# TAREAS
a) En la reseña sobre música y literatura, ¿qué texto de la antología se destaca por su frescura y originalidad?
b) Prolonga la reseña sobre música y literatura a partir de su última oración.

# FRAGMENTO SELECCIONADO
Estamos, pues, ante un libro que nos sensibiliza con este mundo tan especial y tan necesario para nuestra supervivencia: el de la música. Y en lo que ese mundo proporciona, como res gestae, a la imaginación literaria.
Sus análisis de su quinta sinfonía, unidos a sus relatos literario-musicales excitaron e incitaron la imaginación de ese personaje particularmente influyente como crítico y como músico que decidió la hermandad de música y literatura para siempre: Robert Schumann. Desde ese idilio incipiente puede perseguirse la gran influencia mutua que música y literatura entablan, desde los poemas sinfónicos de Liszt y los dramas musicales wagnerianos hasta la célebre novela de Thomas Mann (en la que recrea en un mismo personaje figuras tan dispares como Nietzsche, Mahler y Schünberg).
Esta antología destaca un abanico de posibilidades de materia literaria que la música ofrece a los escritores. De todos estos textos destaca, a mi modo de ver, el de Marina Tsvietaieva, por la frescura y originalidad que muestra. Siendo “originalidad” aquí la vuelta a los comienzos mismos de una existencia marcada por el peso abrumador de una madre musical, que determina los primeros encuentros con el mundo de la emoción y del sentido de una niña que deletrea la clave armónica estampada en la imponente presencia y prestancia de un gran piano de cola. El relato es extraordinario: nos sumerge en la magia de las notas blancas y negras, con sus colores y emociones específicas; como el sorprendente toque de tristeza que las notas negras entregan al alma de la niña. Las escalas diatónica y cromática, las notas graves y agudas, entregan sus ademanes y sus gesticulaciones específicos, adelantándose al sentido y significado mismo de las palabras; palabras susceptibles de tratamiento poético. Se nos narra, en este hermoso relato, la gestación de una vocación lírica que la aurora musical anticipa. Y junto a este relato, otros más previsibles, pero igualmente imponentes, como el que Stefan Zweig consagra al gigantesco (en el doble sentido, literal y figurativo del término) Haendel, capaz de resucitar de una letal enfermedad por la fuerza vital que atesora; y de asumir su destino el día en que se siente abocado, por expreso designio de Lo Más alto, a realizar la obra de su vida, su inmortal Mesías.

Registros almacenados
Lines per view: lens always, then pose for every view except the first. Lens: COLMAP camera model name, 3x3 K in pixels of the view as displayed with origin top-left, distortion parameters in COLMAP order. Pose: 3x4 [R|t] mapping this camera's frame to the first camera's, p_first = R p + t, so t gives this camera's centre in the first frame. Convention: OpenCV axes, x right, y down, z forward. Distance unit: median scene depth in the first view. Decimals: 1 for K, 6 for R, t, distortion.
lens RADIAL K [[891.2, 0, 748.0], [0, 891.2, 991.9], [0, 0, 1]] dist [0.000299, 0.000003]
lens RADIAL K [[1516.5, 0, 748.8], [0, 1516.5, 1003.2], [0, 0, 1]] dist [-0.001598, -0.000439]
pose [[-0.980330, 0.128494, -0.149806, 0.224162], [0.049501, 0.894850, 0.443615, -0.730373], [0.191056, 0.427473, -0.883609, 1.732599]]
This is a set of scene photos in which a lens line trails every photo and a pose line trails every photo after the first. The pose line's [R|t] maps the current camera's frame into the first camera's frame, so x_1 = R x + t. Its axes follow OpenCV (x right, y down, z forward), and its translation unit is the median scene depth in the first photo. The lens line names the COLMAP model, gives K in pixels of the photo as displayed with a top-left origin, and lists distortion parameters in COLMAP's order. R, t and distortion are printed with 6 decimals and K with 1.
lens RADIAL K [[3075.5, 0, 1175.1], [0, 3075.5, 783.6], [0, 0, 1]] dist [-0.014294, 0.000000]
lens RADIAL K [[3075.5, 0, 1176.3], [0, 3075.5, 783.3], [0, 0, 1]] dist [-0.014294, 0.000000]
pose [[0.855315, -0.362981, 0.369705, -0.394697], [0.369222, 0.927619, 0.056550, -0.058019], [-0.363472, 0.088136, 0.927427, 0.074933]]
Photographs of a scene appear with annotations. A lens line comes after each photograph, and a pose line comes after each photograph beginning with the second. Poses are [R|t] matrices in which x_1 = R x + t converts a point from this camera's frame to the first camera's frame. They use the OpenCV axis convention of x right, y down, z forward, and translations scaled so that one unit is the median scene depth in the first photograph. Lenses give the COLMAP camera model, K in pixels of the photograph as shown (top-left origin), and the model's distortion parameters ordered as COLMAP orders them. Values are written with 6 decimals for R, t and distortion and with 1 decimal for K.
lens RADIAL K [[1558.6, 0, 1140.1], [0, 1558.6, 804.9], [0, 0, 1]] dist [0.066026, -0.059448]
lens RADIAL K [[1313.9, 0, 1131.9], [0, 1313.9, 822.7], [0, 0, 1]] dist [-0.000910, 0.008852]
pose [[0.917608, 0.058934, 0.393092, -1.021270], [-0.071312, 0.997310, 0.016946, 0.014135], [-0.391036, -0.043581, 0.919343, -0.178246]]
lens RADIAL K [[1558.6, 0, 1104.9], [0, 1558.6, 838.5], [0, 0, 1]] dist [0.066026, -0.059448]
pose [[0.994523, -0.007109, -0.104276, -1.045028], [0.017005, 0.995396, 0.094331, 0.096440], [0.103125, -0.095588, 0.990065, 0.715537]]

# RESPUESTAS POR TAREA
a) El de Marina Tsvietaieva.

b)
El desorden relativo de los relatos no es inconveniente para familiarizarnos con un universo que tiene la peculiaridad de provocar una adición inquebrantable en quien se contagia de él. Y es que la música, abecedario primordial de nuestras emociones, previa al lenguaje y al orden de las numeraciones, parece convocarnos siempre a un balbuceo originario que, en su peculiaridad pre-verbal, apta para todas las sinestesias, desprende, con las emociones que provoca, también sentido.
Estamos, pues, ante un libro que nos sensibiliza con este mundo tan especial y tan necesario para nuestra supervivencia: el de la música. Y en lo que ese mundo proporciona, como res gestae, a la imaginación literaria.